Psychose Hallucinatoire Chronique

Généralités:  Il s’agit d’un délire chronique se développant sur une personnalité de base dite “normale”, sans passé psychiatrique. Cette psychose se caractérise par des hallucinations et un automatisme mental. Le début est toujours brusque avec par exemple transmissions de pensées, sensations corporelles parasites… etc.

Clinique et diagnostic,  A la période d’état on voit apparaître le triple automatisme :

1. automatisme idéo-verbal, annonçant les actes du sujet,

2. automatisme sensoriel et sensitif. Le corps ressent seul ces effets, et le sujet lui-même n’est qu’observateur,

3. automatisme psychomoteur, avec sursauts et gestes “obligés” par l’extérieur.

A tout cela s’ajoute un vécu persécutoire. Pour poser le diagnostic, il faut trois critères :

1. présence permanente d’idées délirantes,

2. absence de désorganisation profonde de la personnalité,

3. persistance de la relation à la réalité.

Les hallucinations sont riches, constantes et chroniques, surtout auditives. On aura des voix moqueuses, extérieures, influençant le sujet. Les hallucinations corporelles sont d’ordre maléfique, dues à la télévision, aux radars… il y est question d’une malveillance toujours possible. Certaines hallucinations seront critiquées par le sujet, qui aura alors conscience de leur état anormal. Le vécu délirant est fait de thèmes d’influence et de persécution. La vie psychique n’appartient plus à la personne. Le délire est vécu dans une ambiance dépressive, de manière passive.

L’évolution est bonne, bien que lente. La Psychose Hallucinatoire Chronique (ou P.H.C.) est peu aliénante et débute vers 35 ans. Au début, le sujet doute de ses perceptions anormales, puis finit par les garder secrètes. L’entourage s’en rendra compte quand la personne ne communique plus, alors que sa vie psychique est envahie par le délire. Le malade conserve son activité intellectuelle, ses activités ménagères.

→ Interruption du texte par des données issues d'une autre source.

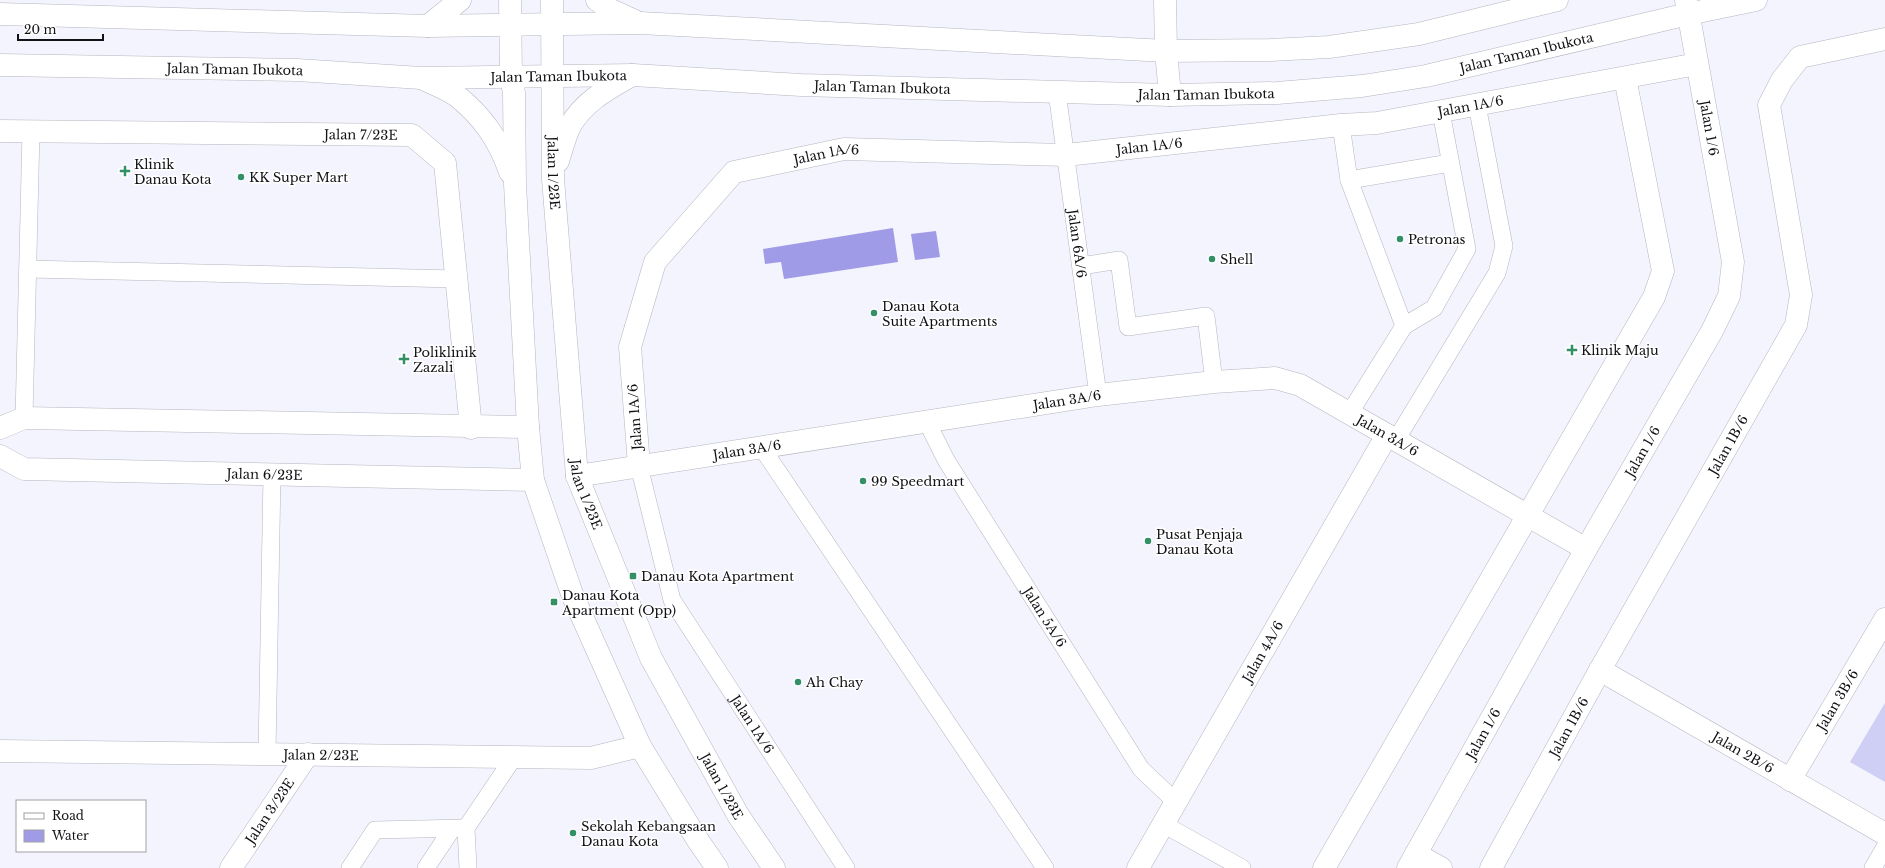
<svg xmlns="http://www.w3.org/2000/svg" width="1885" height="868" font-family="'Libre Baskerville',serif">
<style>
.green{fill:#cfcef5}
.water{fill:#a09be6}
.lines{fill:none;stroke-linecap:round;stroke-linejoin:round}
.lane-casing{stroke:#b5b5bf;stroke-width:18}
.street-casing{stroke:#b5b5bf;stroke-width:23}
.secondary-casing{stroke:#b5b5bf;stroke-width:23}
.lane{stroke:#fff;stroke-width:17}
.street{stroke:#fff;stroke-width:22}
.secondary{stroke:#fff;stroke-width:22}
.poi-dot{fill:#338f66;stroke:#fff;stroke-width:1.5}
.labels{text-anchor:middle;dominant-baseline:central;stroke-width:3;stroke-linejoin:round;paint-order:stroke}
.street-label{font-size:13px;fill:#121216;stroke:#fff}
.poi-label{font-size:13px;fill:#121216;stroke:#fff;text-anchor:start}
</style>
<rect width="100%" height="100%" fill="#f4f4ff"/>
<polygon class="green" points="1885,703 1885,782 1850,762"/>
<g class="water">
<polygon points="893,228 898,262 784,279 781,262 765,264 763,249"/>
<polygon points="936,231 940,257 915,260 911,234"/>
</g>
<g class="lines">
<defs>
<g id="lane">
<path id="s1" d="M1057,92L1098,395"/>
<polyline points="1341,125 1349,180 1450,163"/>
<polyline points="1349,180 1404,326"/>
<polyline points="1081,266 1119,260 1128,327 1206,316 1214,382"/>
<polyline points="28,269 457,279"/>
<polyline points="1349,414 1404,326 1434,308 1467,249 1441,112"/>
<polyline points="24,418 31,132"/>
<path id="s2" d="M927,422L946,460L1141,769L1176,802"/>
<polyline points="1396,440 1497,273 1504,246 1477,105"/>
<polyline points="762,448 1045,868"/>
<path id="s3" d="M639,466L672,600L846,868"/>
<polyline points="267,753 272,475"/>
<polyline points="1163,824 1242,868"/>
<polyline points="350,868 375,830 466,828"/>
<polyline points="426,868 452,829"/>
<polyline points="468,868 466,828 514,757"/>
<polyline points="1873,868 1885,847"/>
</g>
<g id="street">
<polyline points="1165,0 1166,51 1170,95"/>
<path id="s4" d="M0,131L412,135L445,163L471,428"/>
<polyline points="0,428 24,418 528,427"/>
<path id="s5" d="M0,456L24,469L533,480"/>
<path id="s6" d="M639,466L630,347L655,262L734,172L844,149L1066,155L1341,125L1377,123L1697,64"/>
<path id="s7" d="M577,476L1098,395L1214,382L1275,378L1300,385L1586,549"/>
<path id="s8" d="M1600,670L1885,834"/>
<path id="s9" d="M0,751L591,758L640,746"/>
<path id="s10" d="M1790,780L1885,619"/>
<polyline points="1416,854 1441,868"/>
<path id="s11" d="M231,868L308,754"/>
<path id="s12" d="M1138,868L1387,435"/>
<polyline points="1324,868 1654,297 1663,271 1625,78"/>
<path id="s13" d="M1408,868L1586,549L1712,331L1729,296L1733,262L1686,0"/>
<path id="s14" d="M1491,868L1600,670L1796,325L1801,295L1769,105L1782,80L1800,57L1885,39"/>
</g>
<g id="secondary">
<polyline points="510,0 511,76 514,93 515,184 528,427 533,480 572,594 640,746 697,839 717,868"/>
<path id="s15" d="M552,0L553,179L577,476L651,658L738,815L774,868"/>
<polyline points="597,0 611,10 635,21"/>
<polyline points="0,14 428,26 640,23 1166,51 1270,50 1329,47 1419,34 1557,0"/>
<polyline points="428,26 460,0"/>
<path id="s16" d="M0,65L297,70L421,78L633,75L801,85L1170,95L1277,93L1362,86L1426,76L1688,14L1756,0"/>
<path d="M423,79C434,84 447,89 457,96C483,117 499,140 510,172"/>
<path d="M558,161C562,149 565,136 570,126C584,101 608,89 632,75"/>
</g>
</defs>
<use href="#lane" class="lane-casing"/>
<use href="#street" class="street-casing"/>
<use href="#secondary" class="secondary-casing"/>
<use href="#lane" class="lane"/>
<use href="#street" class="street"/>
<use href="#secondary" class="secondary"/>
</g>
<g class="poi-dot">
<path d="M123 165h4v4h4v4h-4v4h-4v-4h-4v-4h4z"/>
<circle cx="241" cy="177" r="4"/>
<circle cx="1400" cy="239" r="4"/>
<circle cx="1212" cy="259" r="4"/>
<circle cx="874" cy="313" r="4"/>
<path d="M1570 344h4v4h4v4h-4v4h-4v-4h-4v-4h4z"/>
<path d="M402 353h4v4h4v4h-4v4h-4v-4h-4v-4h4z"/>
<circle cx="863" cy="481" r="4"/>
<circle cx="1148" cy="541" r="4"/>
<rect x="629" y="572" width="8" height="8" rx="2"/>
<rect x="550" y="598" width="8" height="8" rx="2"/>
<circle cx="798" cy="682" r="4"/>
<circle cx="573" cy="833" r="4"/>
</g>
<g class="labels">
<g class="street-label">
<text stroke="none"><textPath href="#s16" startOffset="1531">Jalan Taman Ibukota</textPath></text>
<text stroke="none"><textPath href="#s16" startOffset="235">Jalan Taman Ibukota</textPath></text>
<text stroke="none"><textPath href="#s16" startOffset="559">Jalan Taman Ibukota</textPath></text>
<text stroke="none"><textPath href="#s16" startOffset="883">Jalan Taman Ibukota</textPath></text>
<text stroke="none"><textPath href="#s16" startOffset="1207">Jalan Taman Ibukota</textPath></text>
<text stroke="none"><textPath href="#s6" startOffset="1070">Jalan 1A/6</textPath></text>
<text transform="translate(1709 128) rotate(80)">Jalan 1/6</text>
<text stroke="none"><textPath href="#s4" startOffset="361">Jalan 7/23E</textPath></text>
<text stroke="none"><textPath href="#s6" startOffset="746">Jalan 1A/6</textPath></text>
<text stroke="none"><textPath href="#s6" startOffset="422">Jalan 1A/6</textPath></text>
<text stroke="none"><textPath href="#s15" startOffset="173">Jalan 1/23E</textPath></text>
<text stroke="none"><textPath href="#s1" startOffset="153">Jalan 6A/6</textPath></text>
<text stroke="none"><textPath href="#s7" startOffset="496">Jalan 3A/6</textPath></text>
<text transform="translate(635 417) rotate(-94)">Jalan 1A/6</text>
<text stroke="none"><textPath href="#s7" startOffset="832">Jalan 3A/6</textPath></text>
<text stroke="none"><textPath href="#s14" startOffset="485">Jalan 1B/6</textPath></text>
<text stroke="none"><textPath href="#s7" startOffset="172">Jalan 3A/6</textPath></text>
<text stroke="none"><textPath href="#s13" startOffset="478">Jalan 1/6</textPath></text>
<text stroke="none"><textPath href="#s5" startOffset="268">Jalan 6/23E</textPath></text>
<text stroke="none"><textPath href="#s15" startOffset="497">Jalan 1/23E</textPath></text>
<text stroke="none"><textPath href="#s2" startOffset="228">Jalan 5A/6</textPath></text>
<text stroke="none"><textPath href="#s12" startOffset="250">Jalan 4A/6</textPath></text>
<text stroke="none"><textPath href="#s10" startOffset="93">Jalan 3B/6</textPath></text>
<text stroke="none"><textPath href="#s3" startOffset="286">Jalan 1A/6</textPath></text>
<text stroke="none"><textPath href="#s14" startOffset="161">Jalan 1B/6</textPath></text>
<text stroke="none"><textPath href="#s13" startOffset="154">Jalan 1/6</textPath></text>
<text stroke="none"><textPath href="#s8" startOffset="165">Jalan 2B/6</textPath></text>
<text stroke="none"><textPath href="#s9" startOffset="321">Jalan 2/23E</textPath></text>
<text stroke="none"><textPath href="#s15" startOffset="820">Jalan 1/23E</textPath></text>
<text stroke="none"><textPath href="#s11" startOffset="69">Jalan 3/23E</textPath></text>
</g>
<g class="poi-label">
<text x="134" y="164">Klinik<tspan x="134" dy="15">Danau Kota</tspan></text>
<text x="249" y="177">KK Super Mart</text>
<text x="1408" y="239">Petronas</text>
<text x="1220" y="259">Shell</text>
<text x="882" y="306">Danau Kota<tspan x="882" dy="15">Suite Apartments</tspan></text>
<text x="1581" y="350">Klinik Maju</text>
<text x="413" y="352">Poliklinik<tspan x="413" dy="15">Zazali</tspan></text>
<text x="871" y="481">99 Speedmart</text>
<text x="1156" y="534">Pusat Penjaja<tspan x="1156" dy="15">Danau Kota</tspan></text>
<text x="641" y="576">Danau Kota Apartment</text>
<text x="562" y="595">Danau Kota<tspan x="562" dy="15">Apartment (Opp)</tspan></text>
<text x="806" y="682">Ah Chay</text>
<text x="581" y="826">Sekolah Kebangsaan<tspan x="581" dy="15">Danau Kota</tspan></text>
</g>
</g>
<rect x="16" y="800" width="130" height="52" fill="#ffffff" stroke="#a0a0a2"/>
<rect x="24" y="813" width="20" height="6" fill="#ffffff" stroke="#a0a0a2"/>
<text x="52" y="820" font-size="12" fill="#121216">Road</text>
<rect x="24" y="830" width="20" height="12" fill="#a09be6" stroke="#a0a0a2"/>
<text x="52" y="840" font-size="12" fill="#121216">Water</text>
<path d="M18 34v6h85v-6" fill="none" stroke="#121216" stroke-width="2"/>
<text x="24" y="34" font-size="12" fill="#121216" stroke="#ffffff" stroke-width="3" paint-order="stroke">20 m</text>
</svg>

De temps en temps on observera des phases aiguës, des moments féconds.

Diagnostic différentiel

 – La schizophrénie fera apparaître beaucoup de discordance.

– La paranoïa ne présente pas d’automatisme mental.

– Dans la P.H.C. l’hallucination l’emporte sur le délire.

Traitement: L’hospitalisation n’est pas indispensable. Ponctuellement, durant la mise en place de neuroleptiques, on pourra hospitaliser le malade. Pour lutter contre l’hallucination, on donnera par exemple de l’Haldol en surveillant les effets secondaires. Les doses seront augmentées progressivement. On associera un tranquillisant (comme par exemple du Tercian aux effets anxiolytique et sédatif). La difficulté résidera à la sortie de l’hôpital car la P.H.C. ne se soigne pas bien.